The jump from Year 1 to Year 2 in the NFL can be a significant one. Rookies spend so much of the offseason focusing on pre-draft workouts and combine numbers that there's not much energy left to spend preparing for football. Second year players, on the other hand, get to spend their offseason on their team's official training program.
Couple that with in-game experience as rookies, and NFL sophomores have the potential to make great strides. San Francisco 49ers guard Joshua Garnett is a prime example of a player who could break out in 2017. That's what Garnett's former college coach David Shaw indicated in a recent phone interview with 49ers.com.

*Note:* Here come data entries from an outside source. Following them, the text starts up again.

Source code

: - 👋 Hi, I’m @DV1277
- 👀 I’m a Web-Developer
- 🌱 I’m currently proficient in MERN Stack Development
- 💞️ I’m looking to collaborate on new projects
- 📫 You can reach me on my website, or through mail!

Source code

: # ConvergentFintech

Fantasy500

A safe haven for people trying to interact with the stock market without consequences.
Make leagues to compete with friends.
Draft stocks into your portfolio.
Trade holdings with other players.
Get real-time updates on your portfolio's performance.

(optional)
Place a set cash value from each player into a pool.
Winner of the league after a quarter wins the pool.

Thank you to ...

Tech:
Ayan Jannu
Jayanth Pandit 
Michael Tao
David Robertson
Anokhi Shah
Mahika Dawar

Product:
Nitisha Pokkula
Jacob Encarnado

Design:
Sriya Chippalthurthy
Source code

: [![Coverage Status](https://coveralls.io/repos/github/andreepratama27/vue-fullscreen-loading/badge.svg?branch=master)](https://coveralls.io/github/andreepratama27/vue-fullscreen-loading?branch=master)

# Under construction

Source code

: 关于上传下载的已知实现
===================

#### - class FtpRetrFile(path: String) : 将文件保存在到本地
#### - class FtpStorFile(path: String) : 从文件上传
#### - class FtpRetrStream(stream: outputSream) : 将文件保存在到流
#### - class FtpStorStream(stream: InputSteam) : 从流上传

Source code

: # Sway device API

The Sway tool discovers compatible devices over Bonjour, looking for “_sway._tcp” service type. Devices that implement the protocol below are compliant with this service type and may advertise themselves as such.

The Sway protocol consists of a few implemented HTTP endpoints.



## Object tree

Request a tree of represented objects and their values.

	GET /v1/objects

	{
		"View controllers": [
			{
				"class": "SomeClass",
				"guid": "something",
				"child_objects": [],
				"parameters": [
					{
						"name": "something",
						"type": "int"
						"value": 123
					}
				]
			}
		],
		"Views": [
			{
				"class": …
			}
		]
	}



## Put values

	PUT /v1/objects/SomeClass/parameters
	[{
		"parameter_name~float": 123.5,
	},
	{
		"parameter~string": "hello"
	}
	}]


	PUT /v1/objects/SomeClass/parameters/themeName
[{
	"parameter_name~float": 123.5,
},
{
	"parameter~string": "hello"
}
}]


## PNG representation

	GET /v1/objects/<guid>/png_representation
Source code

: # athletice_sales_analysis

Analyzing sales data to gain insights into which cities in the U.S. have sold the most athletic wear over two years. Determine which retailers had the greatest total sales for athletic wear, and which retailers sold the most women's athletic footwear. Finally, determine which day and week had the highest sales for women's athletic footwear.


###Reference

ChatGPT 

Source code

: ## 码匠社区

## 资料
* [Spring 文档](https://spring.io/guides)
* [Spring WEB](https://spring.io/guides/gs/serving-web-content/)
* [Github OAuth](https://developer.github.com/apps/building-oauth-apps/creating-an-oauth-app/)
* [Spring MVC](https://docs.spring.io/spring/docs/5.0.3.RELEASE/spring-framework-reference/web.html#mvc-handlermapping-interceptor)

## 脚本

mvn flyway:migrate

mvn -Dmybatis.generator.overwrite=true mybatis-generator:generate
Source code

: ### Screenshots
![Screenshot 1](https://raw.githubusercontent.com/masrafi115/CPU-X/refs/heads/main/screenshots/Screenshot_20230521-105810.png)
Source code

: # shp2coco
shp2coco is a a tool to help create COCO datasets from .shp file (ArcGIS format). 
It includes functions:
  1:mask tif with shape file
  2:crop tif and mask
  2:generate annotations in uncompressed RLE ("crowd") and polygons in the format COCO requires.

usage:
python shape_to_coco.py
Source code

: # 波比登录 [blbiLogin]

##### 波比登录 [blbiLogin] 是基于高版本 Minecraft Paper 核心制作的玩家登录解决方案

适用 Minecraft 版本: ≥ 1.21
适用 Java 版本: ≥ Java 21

The lineman played in 15 games and made 11 starts as a rookie in 2016.
"I thought it was typical," Shaw said in his evaluation of Garnett's first professional season. "It's a different world between college and the NFL on the line of scrimmage. It's night and day. There's an adjustment period, no matter how good you are.
"There were plays where Josh looked really good and plays where he had a tough time. I think as the season progressed, he looked like an NFL lineman."
Adding to Garnett's transition was a change in position. He played predominantly at left guard at Stanford and was moved to right guard with the 49ers. It's yet to be seen where he'll play under San Francisco's new coaching staff, but Shaw explained it won't matter to Garnett.
"I think Josh is in a great place physically, mentally and emotionally," the coach said. "I think he's a good fit for what the offense is going to become with Coach (Kyle) Shanahan. I'm excited. I don't think it's going to be too far down the road where Josh is one of those guys who we're talking about going to the Pro Bowl."
Good, bad or indifferent, there's no replacing in-game reps, and Garnett is sure to benefit from all the playing time he received as a rookie.
"The biggest thing is experience. Part of experience is getting beat. Part of experience is falling down and making mistakes and learning from all of it. You saw that late in the year where Josh was no longer a fish out of water. He is talented, physical and confident. He knows that. He knows he can be really good at this level. He's approached this offseason to get in the best shape and come in with a great mentality.
"Joshua is growing. He's got all the tools, and he's got the chance to be really good for a long time."
The 49ers have the potential to start the same offensive line as they did last year. From left to right, that would be Joe Staley, Zane Beadles, Daniel Kilgore, Joshua Garnett and Trent Brown. The veteran additions of Jeremy Zuttah and Garry Gilliam add healthy competition into the mix. Still, Garnett will have ample opportunity to earn a starting spot come Week 1.